Exercise passage:

Content starts

On 12/12/2020 18:54, Ard Biesheuvel wrote:
> On Sat, 12 Dec 2020 at 10:36, Ard Biesheuvel <a...@kernel.org> wrote:
>>
>> On Fri, 11 Dec 2020 at 20:07, Eric Biggers <ebigg...@kernel.org> wrote:
>>>
>>> On Fri, Dec 11, 2020 at 07:29:04PM +0800, Tony W Wang-oc wrote:
>>>> The driver crc32c-intel match CPUs supporting X86_FEATURE_XMM4_2.
>>>> On platforms with Zhaoxin CPUs supporting this X86 feature, When
>>>> crc32c-intel and crc32c-generic are both registered, system will
>>>> use crc32c-intel because its .cra_priority is greater than
>>>> crc32c-generic. This case expect to use crc32c-generic driver for
>>>> some Zhaoxin CPUs to get performance gain, So remove these Zhaoxin
>>>> CPUs support from crc32c-intel.
>>>>
>>>> Signed-off-by: Tony W Wang-oc <tonywwang...@zhaoxin.com>
>>>
>>> Does this mean that the performance of the crc32c instruction on those CPUs
>>> is
>>> actually slower than a regular C implementation? That's very weird.
>>>
>>
>> This driver does not use CRC instructions, but carryless
>> multiplication and aggregation. So I suppose the pclmulqdq instruction
>> triggers some pathological performance limitation here.
>>
>
> Just noticed it uses both crc instructions and pclmulqdq instructions.
> Sorry for the noise.
>
>> That means the crct10dif driver probably needs the same treatment.
>
> Tony, can you confirm that the problem is in the CRC instructions and
> not in the PCLMULQDQ code path that supersedes it when available?
CRC instructions.
sincerely
Tony

Content ends

Source material:
Content starts

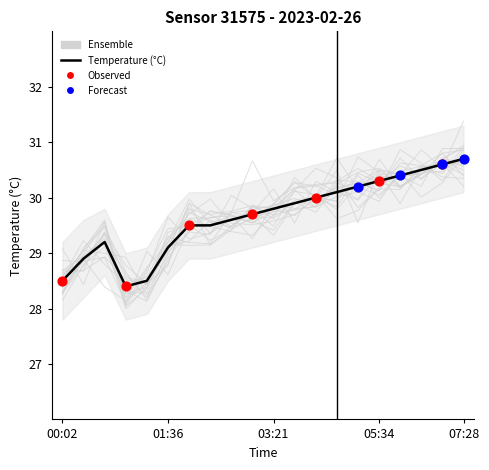

Which series has the largest total across all categories?

Temperature (°C)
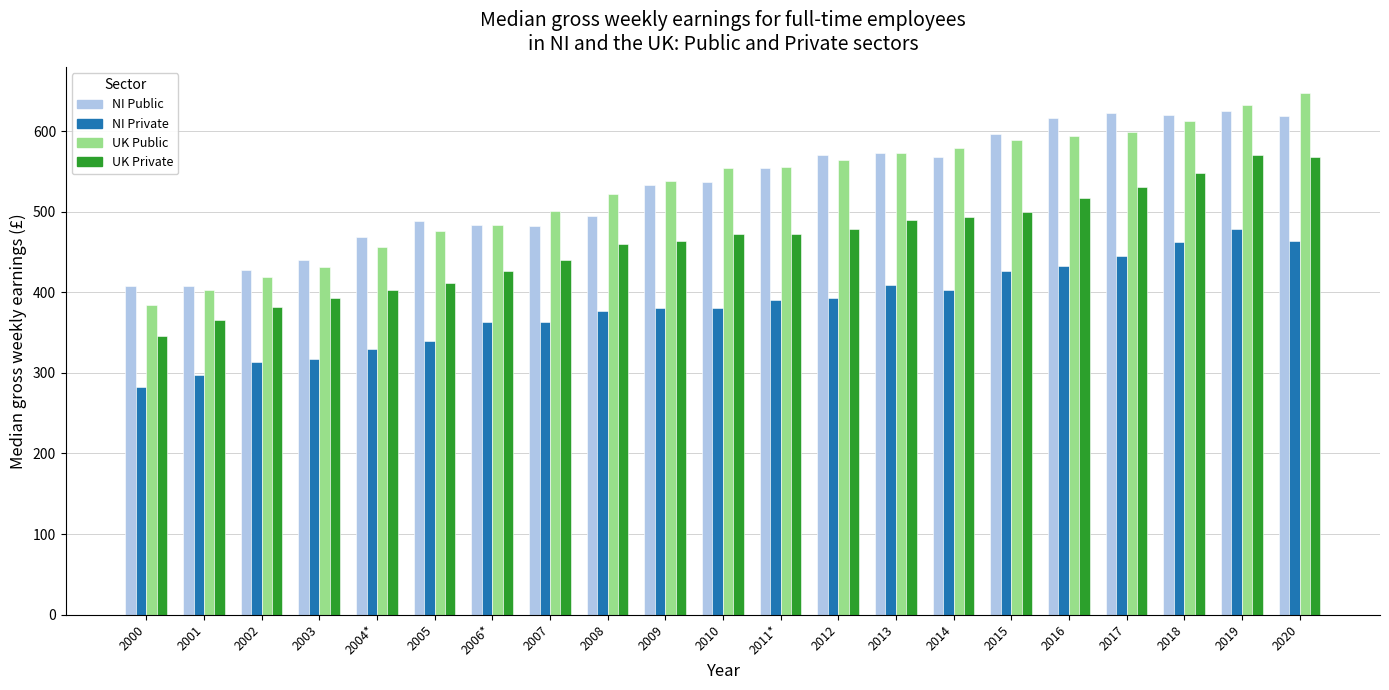

What is the sum of all UK Private values?

9730.5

Content ends

Assignment:
Rewrite the part of the crc32c-intel thread that opens with the words containing "On 12/12/2020 18:54, Ard" and closes with "support from crc32c-intel.", swapping "performance gain" for "better throughput".

The answer:
On 12/12/2020 18:54, Ard Biesheuvel wrote:
> On Sat, 12 Dec 2020 at 10:36, Ard Biesheuvel <a...@kernel.org> wrote:
>>
>> On Fri, 11 Dec 2020 at 20:07, Eric Biggers <ebigg...@kernel.org> wrote:
>>>
>>> On Fri, Dec 11, 2020 at 07:29:04PM +0800, Tony W Wang-oc wrote:
>>>> The driver crc32c-intel match CPUs supporting X86_FEATURE_XMM4_2.
>>>> On platforms with Zhaoxin CPUs supporting this X86 feature, When
>>>> crc32c-intel and crc32c-generic are both registered, system will
>>>> use crc32c-intel because its .cra_priority is greater than
>>>> crc32c-generic. This case expect to use crc32c-generic driver for
>>>> some Zhaoxin CPUs to get better throughput, So remove these Zhaoxin
>>>> CPUs support from crc32c-intel.